Would allowing a gene or a trait to be patented not make the other genes and traits in the whole organism unavailable to others? Shouldn't I, looking for ways of using that organism without the patented trait or gene, be allowed to use it? Do I have the right to excise or splice out the patented gene or trait and use the rest? It may be argued that I could use other organisms in that species that do not contain the patented traits or genes. What if that organism with those patented genes or traits is the only surviving variety of the species? In this age of extinction, this is not unlikely. What if there are other genes or traits that occur only in that variety with patented genes or traits? This is a very likely scenario. Access to that variety could then be continually denied by patenting traits or genes every time an existing patent is about to lapse.
If we use the determination of the nucleic acid sequence constituting a gene as a criterion for patenting, and I understand that this is the case, how would we know that the sequence is unique to the organism being patented? The number of species on earth is estimated to be 10 to 60 million. So far, we know the nucleic acid sequences of all the genes only for one species, the bacterium Escherschia coli. Assuming that the patenting of a nucleic acid sequence can be allowed only if it is new to life, which would make it a genuine invention, could we ever be certain that a nucleic acid sequence which we find in an organism is really new to life? Obviously not. If we allow patenting for a mere determination of nucleic acid sequences, how will we cope with the sequences which are the same but are in different species?
Need for another system
Patenting seems totally inapplicable to life. If we want to reward researchers in the life sciences, we must find another system.

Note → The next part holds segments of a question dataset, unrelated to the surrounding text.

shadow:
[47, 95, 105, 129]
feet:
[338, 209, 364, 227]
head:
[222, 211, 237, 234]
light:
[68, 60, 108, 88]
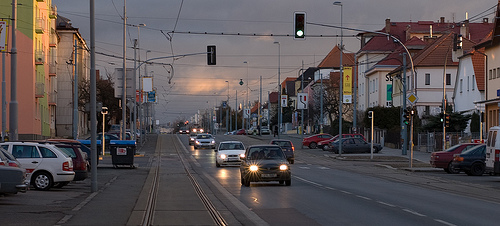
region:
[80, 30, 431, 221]
these cars are in a line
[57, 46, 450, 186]
this is an urban area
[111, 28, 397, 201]
this is a street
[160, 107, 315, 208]
the headlights are glowing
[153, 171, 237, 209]
these are train tracks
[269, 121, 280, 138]
a person standing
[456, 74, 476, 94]
windows of the building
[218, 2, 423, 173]
light posts on the side of the road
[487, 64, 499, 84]
windows of the building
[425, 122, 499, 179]
vehicles parked on the side of the road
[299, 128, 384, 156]
vehicles parked on the side of the road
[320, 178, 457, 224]
broken lines on the road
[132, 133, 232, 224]
railroad tracks on the ground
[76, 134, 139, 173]
trash bins on the side of the road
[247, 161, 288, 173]
lights of the car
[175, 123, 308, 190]
cars on the road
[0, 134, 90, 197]
cars parked on the side of the road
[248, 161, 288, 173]
headlights of the car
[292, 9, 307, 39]
a traffic light is green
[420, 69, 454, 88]
windows of the house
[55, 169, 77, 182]
bumper of the car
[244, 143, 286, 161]
a windshield of the car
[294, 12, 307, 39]
green traffic light lit above street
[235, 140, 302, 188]
silver car with headlights lit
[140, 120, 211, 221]
trolley tracks in concrete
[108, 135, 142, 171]
blue topped refuse bin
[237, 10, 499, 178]
row of red roofed buildings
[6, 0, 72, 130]
pink and green building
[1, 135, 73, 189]
white car parked near pink building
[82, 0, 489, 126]
cloudy blue sky with pink undertones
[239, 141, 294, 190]
grey car with lit headlights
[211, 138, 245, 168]
white car with lit headlights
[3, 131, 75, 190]
white car parked on side of street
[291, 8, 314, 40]
green traffic light lit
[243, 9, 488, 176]
row of red roofs and houses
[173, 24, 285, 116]
pink clouds in grey sky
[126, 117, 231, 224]
trolley tracks next to street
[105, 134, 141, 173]
blue and brown refuse bin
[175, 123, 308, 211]
row of cars on street with headlights lit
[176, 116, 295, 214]
row of cars with headlights lit on street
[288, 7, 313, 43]
traffic light indicating green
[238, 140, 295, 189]
silver car with headlights on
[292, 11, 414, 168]
traffic signal on metal pole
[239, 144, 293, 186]
headlights on dark car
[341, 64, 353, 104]
red arrow on yellow and white sign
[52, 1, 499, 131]
sky is gray and stormy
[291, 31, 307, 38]
a green light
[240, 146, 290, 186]
a car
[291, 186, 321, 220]
the street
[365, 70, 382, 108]
a house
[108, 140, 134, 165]
a trash can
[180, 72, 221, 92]
light in the sky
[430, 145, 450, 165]
a red car parked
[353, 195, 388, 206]
white line in the street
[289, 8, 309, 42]
green lit traffic signal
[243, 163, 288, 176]
lit white car headlights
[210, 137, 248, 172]
small white car on street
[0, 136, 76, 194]
rear side of white car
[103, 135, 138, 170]
blue bin at street side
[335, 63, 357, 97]
red and yellow sign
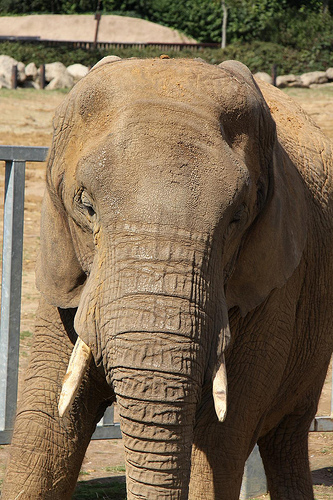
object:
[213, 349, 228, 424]
tusk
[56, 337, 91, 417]
tusk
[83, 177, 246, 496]
elephant trunk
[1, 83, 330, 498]
dirt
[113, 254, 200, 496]
trunk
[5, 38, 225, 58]
railing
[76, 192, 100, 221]
eye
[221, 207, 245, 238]
eye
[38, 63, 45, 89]
posts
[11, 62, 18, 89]
posts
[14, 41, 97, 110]
boulders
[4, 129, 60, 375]
gate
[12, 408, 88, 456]
wrinkle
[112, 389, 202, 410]
wrinkle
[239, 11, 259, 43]
trees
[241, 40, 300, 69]
bushes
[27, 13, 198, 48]
building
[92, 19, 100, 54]
pole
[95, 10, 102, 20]
transformer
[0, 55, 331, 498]
elephant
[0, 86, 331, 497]
enclosure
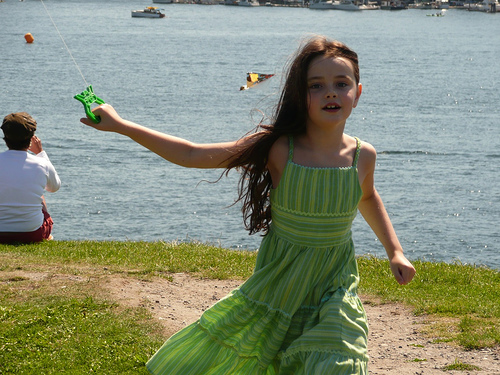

If we continue with the distortion of the meaning of invention, we do not know where we will end up. I wonder how many of you have heard of Mr Moore of the United States of America whose liver has been patented. He went to the hospital. They took out a piece of his liver and they cultured it. They patented it. He claimed that they could not patent his liver, because it was his own. I am told that the judge said that since it is outside of him it is not his and it can be patented, i.e. it is invented. But that piece of liver is the same whether inside or outside Mr Moore. The judge did not dare say that that part inside him is also invented. But how long will it take for the continuing distortion of inventing to accept that the piece of liver inside him is the same as that outside him, and that, therefore, it is the patent holder's invention? Suppose I buy the patent on Mr Moore's liver, and suppose I also patent his blood in a similar manner, and I want my liver out of him in the style of Shylock. Even Shakespeare's defence of not allowing me to spill blood would not prevent me. I will spill my blood and take my liver, and I will still walk away, possibly claiming my royalties on your use of my Brussels! - (Third World Resurgence No. 106, June 1999)
(Dr Tewolde Egziabher is the General Manager of the Environmental Protection Authority in Ethiopia. At the Biosafety Protocol negotiations, he is the Chairperson of the African group of delegates and a prominent spokesperson for the Like Minded Group which comprises almost all developing countries.)